NVIDIAGameWorks / PhysX

NVIDIA PhysX SDK
Other
3.15k stars 794 forks source link

How to use Multithreading? #453

Open morphogencc opened 3 years ago

morphogencc commented 3 years ago

What is the correct way to get PhysX to take advantage of multiple threads?

I've tried using the default CPU Dispatcher:

    mDispatcher = physx::PxDefaultCpuDispatcherCreate(mNumberOfThreads);

    physx::PxSceneDesc sceneDesc(mPhysics->getTolerancesScale());
    sceneDesc.cpuDispatcher = mDispatcher;
    sceneDesc.filterShader = physx::PxDefaultSimulationFilterShader;

    mScene = mPhysics->createScene(sceneDesc);

And I compared performance by setting mNumberOfThreads to 1, 8, and 16 -- with no performance difference at all. So it seems like setting the number of threads isn't enough. Does PhysX natively optimize for multiple threads, or does pretty much all multithreading have to be a result of me manually creating PxTasks? And is there a simple example of how this works? I found the Submarine sample uses PxTask, but it's a bit dense -- it'd be great if there was something simpler. I have a number of overlap queries running in my simulation that I'd love to put on separate threads if I can!

PierreTerdiman commented 3 years ago

Does PhysX natively optimize for multiple threads,

Yes, but only for the simulation itself. For scene queries you have to do it yourself. So if you only have overlap queries, and you only call e.g. PxScene::overlap(), then it is normal that the above code won't help.

I have a number of overlap queries running in my simulation that I'd love to put on separate threads if I can!

You can.
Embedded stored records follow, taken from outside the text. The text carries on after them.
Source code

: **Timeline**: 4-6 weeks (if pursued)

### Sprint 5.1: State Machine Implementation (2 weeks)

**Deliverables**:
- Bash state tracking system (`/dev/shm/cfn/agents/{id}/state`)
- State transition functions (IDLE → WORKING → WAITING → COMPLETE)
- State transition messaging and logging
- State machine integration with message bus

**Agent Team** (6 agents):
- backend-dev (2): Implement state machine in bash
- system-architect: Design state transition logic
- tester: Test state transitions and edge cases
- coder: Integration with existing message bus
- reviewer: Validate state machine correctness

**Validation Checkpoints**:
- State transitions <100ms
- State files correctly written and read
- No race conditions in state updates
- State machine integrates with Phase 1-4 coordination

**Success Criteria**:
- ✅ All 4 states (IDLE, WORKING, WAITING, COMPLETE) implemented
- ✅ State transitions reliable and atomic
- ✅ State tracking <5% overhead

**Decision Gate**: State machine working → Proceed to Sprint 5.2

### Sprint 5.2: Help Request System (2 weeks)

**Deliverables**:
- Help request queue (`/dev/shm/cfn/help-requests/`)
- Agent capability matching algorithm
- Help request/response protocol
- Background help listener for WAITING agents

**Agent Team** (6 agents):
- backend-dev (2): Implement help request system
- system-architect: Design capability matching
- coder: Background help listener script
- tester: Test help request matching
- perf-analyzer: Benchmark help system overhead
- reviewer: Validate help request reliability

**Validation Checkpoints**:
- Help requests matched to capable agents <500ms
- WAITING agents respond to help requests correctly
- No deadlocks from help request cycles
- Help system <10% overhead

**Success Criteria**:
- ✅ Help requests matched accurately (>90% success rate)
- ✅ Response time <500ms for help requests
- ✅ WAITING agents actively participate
Just do so. Call PxScene::overlap() from separate threads. But you have to manage these threads yourself. You can call these scene queries while PxScene::simulate() is running, but not during PxScene::fetchResults().

You could potentially use PxTask for this I think, but you don't have to - just create N threads, run your overlaps there, done.
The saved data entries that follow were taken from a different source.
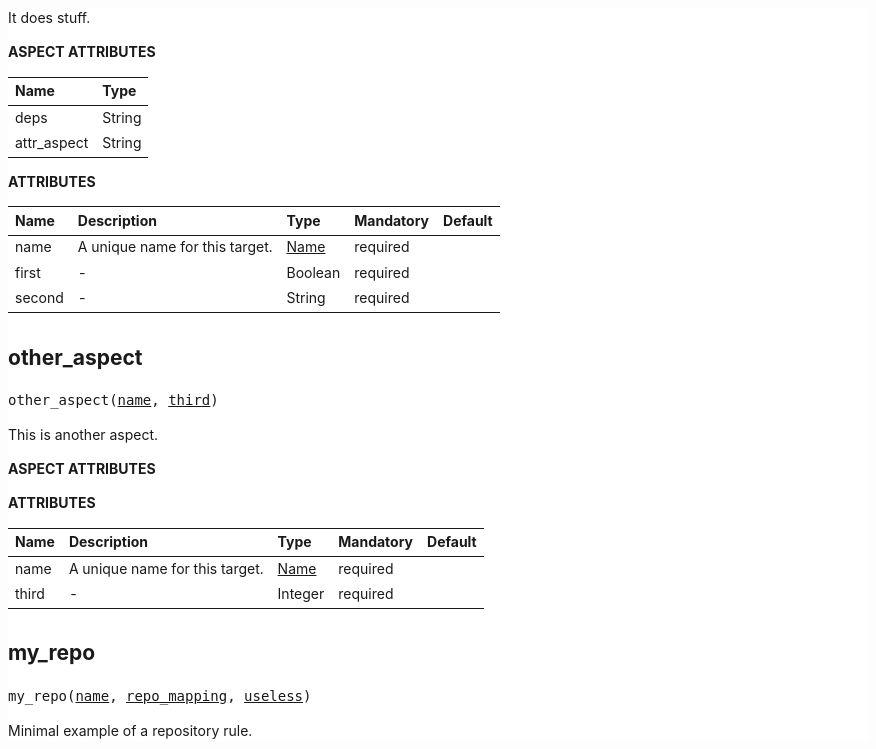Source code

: It does stuff.

**ASPECT ATTRIBUTES**


| Name | Type |
| :------------- | :------------- |
| deps| String |
| attr_aspect| String |


**ATTRIBUTES**


| Name  | Description | Type | Mandatory | Default |
| :------------- | :------------- | :------------- | :------------- | :------------- |
| <a id="my_aspect-name"></a>name |  A unique name for this target.   | <a href="https://bazel.build/concepts/labels#target-names">Name</a> | required |  |
| <a id="my_aspect-first"></a>first |  -   | Boolean | required |  |
| <a id="my_aspect-second"></a>second |  -   | String | required |  |


<a id="other_aspect"></a>

## other_aspect

<pre>
other_aspect(<a href="#other_aspect-name">name</a>, <a href="#other_aspect-third">third</a>)
</pre>

This is another aspect.

**ASPECT ATTRIBUTES**



**ATTRIBUTES**


| Name  | Description | Type | Mandatory | Default |
| :------------- | :------------- | :------------- | :------------- | :------------- |
| <a id="other_aspect-name"></a>name |  A unique name for this target.   | <a href="https://bazel.build/concepts/labels#target-names">Name</a> | required |  |
| <a id="other_aspect-third"></a>third |  -   | Integer | required |  |


<a id="my_repo"></a>

## my_repo

<pre>
my_repo(<a href="#my_repo-name">name</a>, <a href="#my_repo-repo_mapping">repo_mapping</a>, <a href="#my_repo-useless">useless</a>)
</pre>

Minimal example of a repository rule.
morphogencc commented 3 years ago

@PierreTerdiman Thanks!

In my current simulation I have ~50-60 objects being simulated (gravity + interactive forces) but don't see any performance increase when I change my CPU Dispatcher from 1 thread to 16 threads -- does this still seem normal? I don't have a sense if this is "a lot" of objects, or if this is so few that the number of threads likely don't matter.

PierreTerdiman commented 3 years ago

Sounds like it's just too few objects, especially if they're simple one-actor-with-one-shape objects.
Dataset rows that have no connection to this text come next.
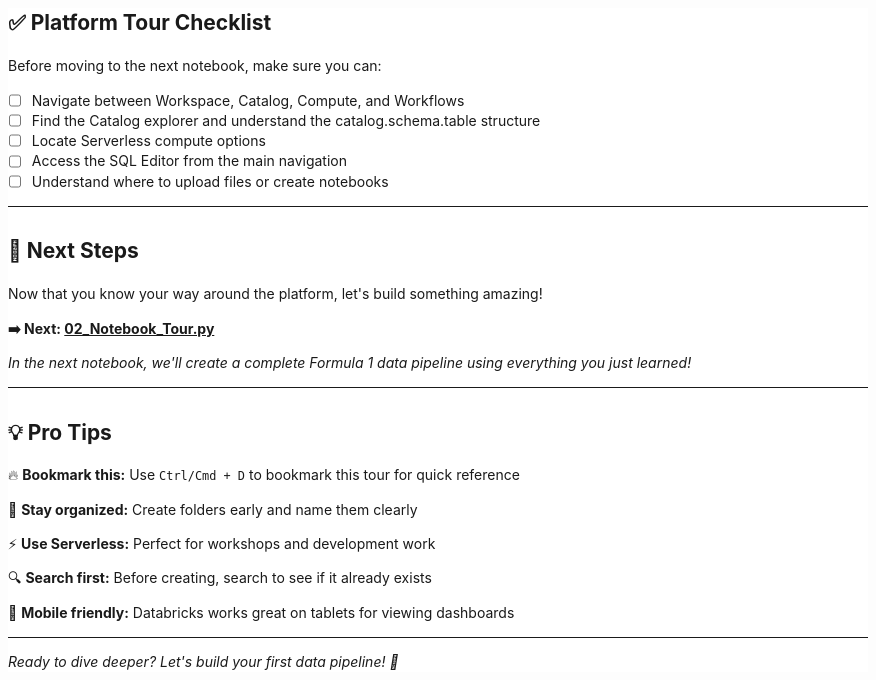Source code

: 
## ✅ Platform Tour Checklist

Before moving to the next notebook, make sure you can:

- [ ] Navigate between Workspace, Catalog, Compute, and Workflows
- [ ] Find the Catalog explorer and understand the catalog.schema.table structure
- [ ] Locate Serverless compute options
- [ ] Access the SQL Editor from the main navigation
- [ ] Understand where to upload files or create notebooks

---

## 🎯 Next Steps

Now that you know your way around the platform, let's build something amazing!

**➡️ Next: [02_Notebook_Tour.py](02_Notebook_Tour.py)**

*In the next notebook, we'll create a complete Formula 1 data pipeline using everything you just learned!*

---

## 💡 Pro Tips

🔥 **Bookmark this:** Use `Ctrl/Cmd + D` to bookmark this tour for quick reference

🎯 **Stay organized:** Create folders early and name them clearly

⚡ **Use Serverless:** Perfect for workshops and development work

🔍 **Search first:** Before creating, search to see if it already exists

📱 **Mobile friendly:** Databricks works great on tablets for viewing dashboards

---

*Ready to dive deeper? Let's build your first data pipeline! 🚀*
Multithreading has some overhead to manage threads etc, so with small scenes it's actually quite possible (and normal) that a single-threaded setup can actually run faster.

Performance will also ultimately depend on what's happening in your scene. If you have 60 objects not colliding with each other and resting on a plane for example, they're probably all "sleeping" and the SDK has no work to do anyway. But if they're all moving and colliding in a pile, there's more contact generation to deal with and multiple threads might start to help here. But even in this case 60 objects is probably not enough.

Try with 600 or even 6000 objects instead of 60, and you should see benefits from the multi-threaded setup...

PierreTerdiman commented 3 years ago

I don't have a sense if this is "a lot" of objects

It's not. Again, ultimately how many objects you can deal with depends on how complex each object is, but if we're talking about simple rigid bodies here's an old video of mine that could give you a better idea of how many objects PhysX can deal with: https://www.youtube.com/watch?v=6dATi4-wb3o

And if we're talking GPU rigid bodies the limit is a lot higher. See this video from 2018 (we could probably do more today): https://www.youtube.com/watch?v=TAlqJlIDef8

morphogencc commented 3 years ago

@PierreTerdiman thanks so much! It looks like the physics simulation isn't actually the bottleneck in my app, but this was all very helpful for me to better understand how the engine handles multithreading.

Is the primary advantage of PxTask that PhysX manages the threads for you? Is there any other reason I should prefer PxTask for specific tasks over spawning / joining my own threads?